Australia’s LNG export capacity increased from 2.6 billion cubic feet per day (Bcf/d) in 2011 to more than 11.4 Bcf/d in 2019. Australia’s DIIS forecasts that Australian LNG exports will grow to 10.8 Bcf/d by 2020–21 once the recently commissioned Wheatstone, Ichthys, and Prelude floating LNG (FLNG) projects ramp up to full production. Prelude FLNG, a barge located offshore in northwestern Australia, was the last of the eight new LNG export projects that came online in Australia in 2012 through 2018 as part of a major LNG capacity buildout.
Source: U.S. Energy Information Administration, based on International Group of Liquefied Natural Gas Importers (GIIGNL), trade press
Note: Project’s online date reflects shipment of the first LNG cargo. North West Shelf Trains 1–2 have been in operation since 1989, Train 3 since 1992, Train 4 since 2004, and Train 5 since 2008.
Starting in 2012, five LNG export projects were developed in northwestern Australia: onshore projects Pluto, Gorgon, Wheatstone, and Ichthys, and the offshore Prelude FLNG. The total LNG export capacity in northwestern Australia is now 8.1 Bcf/d. In eastern Australia, three LNG export projects were completed in 2015 and 2016 on Curtis Island in Queensland—Queensland Curtis, Gladstone, and Australia Pacific—with a combined nameplate capacity of 3.4 Bcf/d. All three projects in eastern Australia use natural gas from coalbed methane as a feedstock to produce LNG.
Source: U.S. Energy Information Administration
Most of Australia’s LNG is exported under long-term contracts to three countries: Japan, China, and South Korea. An increasing share of Australia’s LNG exports in recent years has been sent to China to serve its growing natural gas demand.
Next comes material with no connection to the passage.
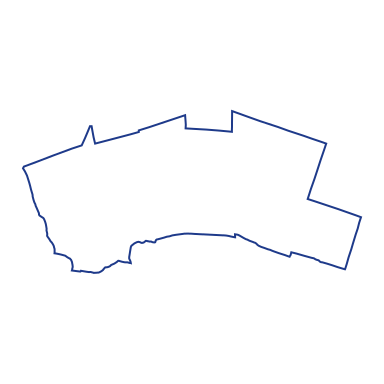 the district of Rojiste, Dolj, Romania
{"feature_id": "2599482B74221959783433", "entity_name": "Rojiste", "entity_type": "district", "adm_level": 2, "iso_a3": "ROU", "parent_name": "Romania", "parent_adm1": "Dolj", "projection": "mercator", "projection_center": [23.915, 44.025], "detail": "fine", "context": "isolated", "style": "outline", "palette": "blue", "viewbox_px": 384, "rotation_deg": 0, "n_neighbors": 0, "source": "geoboundaries", "source_scale": "gbopen_adm2", "svg_char_len": 4261}
<svg xmlns="http://www.w3.org/2000/svg" viewBox="0 0 384 384"><path d="M345.0,269.3L345.1,269.1L346.7,264.1L348.6,257.3L350.4,251.9L351.3,249.2L352.9,243.7L355.7,234.5L357.7,228.6L359.2,222.7L361.0,217.2L356.1,215.4L347.0,212.2L338.5,209.2L314.2,201.1L307.7,199.0L308.6,196.2L310.9,189.0L314.4,179.1L317.1,170.9L320.5,160.4L324.3,149.3L326.2,143.6L322.6,142.3L311.9,138.7L303.7,135.8L288.2,130.7L278.0,127.0L260.3,121.2L253.0,118.6L244.9,115.7L239.4,113.7L232.1,111.1L232.1,114.4L232.0,122.5L232.0,126.9L231.9,129.3L231.9,131.8L229.0,131.5L219.3,130.6L206.6,129.6L185.6,128.4L185.8,124.8L185.6,121.7L185.4,119.0L185.1,115.2L149.1,127.2L138.8,130.4L138.8,132.0L130.6,134.3L123.8,136.1L109.3,139.9L95.1,143.6L93.6,137.3L92.2,129.7L91.6,126.2L90.0,126.2L87.4,132.5L84.9,138.4L81.7,145.4L71.9,148.6L53.5,155.4L36.8,161.8L23.9,166.6L23.0,168.3L25.0,171.5L27.0,175.6L29.3,182.9L30.1,185.8L31.0,189.5L31.8,192.2L32.3,193.8L32.6,195.0L32.6,195.6L32.7,196.7L33.6,200.1L34.4,202.5L35.3,204.2L35.7,205.9L36.6,207.8L37.8,210.6L38.9,213.1L39.0,214.0L39.0,214.5L39.3,215.2L39.5,215.5L40.4,216.1L41.7,217.0L42.7,217.6L43.4,218.1L44.1,219.2L45.1,221.7L45.8,224.0L46.2,226.2L46.6,228.7L46.5,230.5L46.8,231.7L47.0,232.6L47.2,233.4L47.2,234.1L47.2,235.1L47.1,235.7L47.3,236.3L48.3,237.7L49.3,239.1L49.9,240.1L50.6,241.3L51.7,242.4L52.5,243.6L53.2,244.8L53.6,245.6L53.9,246.5L54.1,247.5L54.5,248.7L54.6,249.6L54.6,250.6L54.6,251.7L54.6,252.5L54.5,253.3L56.5,253.6L58.5,254.0L60.8,254.5L63.8,255.3L65.2,255.7L65.8,256.1L66.7,256.8L67.6,257.4L69.2,258.3L70.1,258.7L70.5,259.3L71.1,259.9L71.6,261.1L72.0,262.1L72.3,263.9L72.5,264.8L72.7,266.7L72.6,267.5L72.3,268.5L72.2,269.5L71.9,270.5L78.0,271.3L79.0,271.4L79.7,271.5L80.5,271.5L80.9,271.2L81.0,270.8L86.2,271.7L88.3,272.0L89.1,272.1L89.8,272.0L90.2,272.0L90.8,272.0L91.4,272.2L92.1,272.4L93.1,272.6L93.4,272.8L94.0,272.9L94.6,272.8L95.1,272.8L96.8,272.7L97.6,272.6L98.2,272.6L98.5,272.6L98.8,272.5L99.1,272.4L99.3,272.3L100.9,271.5L101.7,271.0L103.1,269.9L103.4,269.3L103.8,269.0L104.2,268.4L104.5,268.1L104.7,267.9L104.9,267.6L105.3,267.4L105.5,267.3L105.9,267.3L106.4,267.3L107.3,267.2L107.8,267.1L108.2,266.9L108.5,266.9L108.9,266.7L109.3,266.5L109.9,266.2L110.2,266.0L110.5,265.7L110.7,265.4L111.0,265.1L111.4,264.9L112.7,264.3L113.5,264.0L114.3,263.6L115.0,263.2L115.9,262.6L116.8,262.0L117.8,261.1L118.2,260.8L118.5,260.8L118.8,260.8L119.4,261.0L120.8,261.4L122.2,261.8L122.8,261.9L124.1,262.2L125.0,262.3L126.5,262.3L127.4,262.3L127.8,262.4L128.0,262.5L128.3,262.6L128.5,262.6L128.8,262.7L129.0,262.8L129.4,262.9L130.0,263.0L130.5,263.0L130.8,263.1L130.7,262.5L130.6,261.9L130.2,260.7L129.9,260.0L129.5,259.3L129.2,258.5L129.2,257.7L129.2,257.0L129.7,254.0L130.1,251.4L130.5,249.0L130.8,247.2L131.4,245.8L132.9,244.6L134.4,243.4L136.0,242.6L136.8,242.2L138.0,241.9L138.4,241.8L139.2,242.0L139.7,242.1L140.5,242.4L141.2,242.8L141.7,242.9L142.3,242.9L142.8,242.7L143.2,242.7L143.7,242.5L144.2,242.1L144.8,241.7L145.2,241.3L145.5,241.1L145.7,240.9L146.1,240.9L146.3,240.9L146.5,240.9L146.8,241.0L147.1,241.0L147.6,241.2L147.9,241.2L148.2,241.3L148.6,241.3L149.6,241.6L150.2,241.6L150.9,241.5L151.5,241.7L152.2,242.1L153.2,242.3L154.1,242.4L154.8,242.4L155.2,242.2L155.4,241.7L155.7,240.7L156.0,240.1L156.7,239.5L157.8,239.3L158.5,239.1L160.1,238.7L164.1,237.6L166.9,236.7L169.6,236.3L172.3,235.4L176.0,234.8L182.9,233.9L184.2,233.7L185.5,233.7L186.7,233.6L187.8,233.6L191.4,233.7L194.1,233.9L199.7,234.2L201.8,234.3L202.5,234.3L222.1,235.3L224.8,235.4L226.6,235.6L228.9,236.0L230.9,236.5L234.3,237.2L235.1,237.3L235.0,234.3L237.0,234.6L237.9,234.8L238.4,235.0L239.6,235.6L241.8,236.9L243.7,238.0L245.2,238.8L246.2,239.3L247.0,239.5L247.6,239.7L248.2,240.1L249.9,240.9L251.6,241.5L253.0,242.0L254.1,242.5L254.9,242.7L255.5,243.0L256.0,243.4L256.7,244.0L257.4,244.8L258.6,245.7L261.2,246.9L264.2,247.9L268.0,249.3L270.3,249.9L271.8,250.6L273.9,251.4L278.7,253.1L281.2,253.9L285.0,255.1L287.7,256.1L289.5,256.7L289.6,256.3L290.0,255.9L290.2,255.7L290.4,255.4L290.8,254.3L291.3,252.3L296.6,253.6L304.2,255.8L311.5,257.8L313.9,258.3L314.7,258.8L315.4,259.3L317.0,259.9L318.6,260.3L320.0,261.7L321.1,262.2L322.3,262.3L327.2,263.7L332.3,265.3L337.6,267.1L341.9,268.4L345.0,269.3Z" fill="none" stroke="#1e3a8a" stroke-width="2"/></svg>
The remaining volumes were almost entirely exported to other countries in Asia, with occasional small volumes exported to destinations outside of Asia.
Source: U.S. Energy Information Administration, based on International Group of Liquefied Natural Gas Importers (GIIGNL)
For several years, Australia’s natural gas markets in eastern states have been experiencing natural gas shortages and increasing prices because coal-bed methane production at some LNG export facilities in Queensland has not been meeting LNG export commitments. During these shortfalls, project developers have been supplementing their own production with natural gas purchased from the domestic market. The Australian government implemented several initiatives to address domestic natural gas production shortages in eastern states.
Several private companies proposed to develop LNG import terminals in southeastern Australia. Of the five proposed LNG import projects, Port Kembla LNG (proposed import capacity of 0.3 Bcf/d) is in the most advanced stage, having secured the necessary siting permits and an offtake contract with Australian customers. If built, the Port Kembla project will use the floating storage and regasification unit (FSRU) Höegh Galleon starting in January 2021.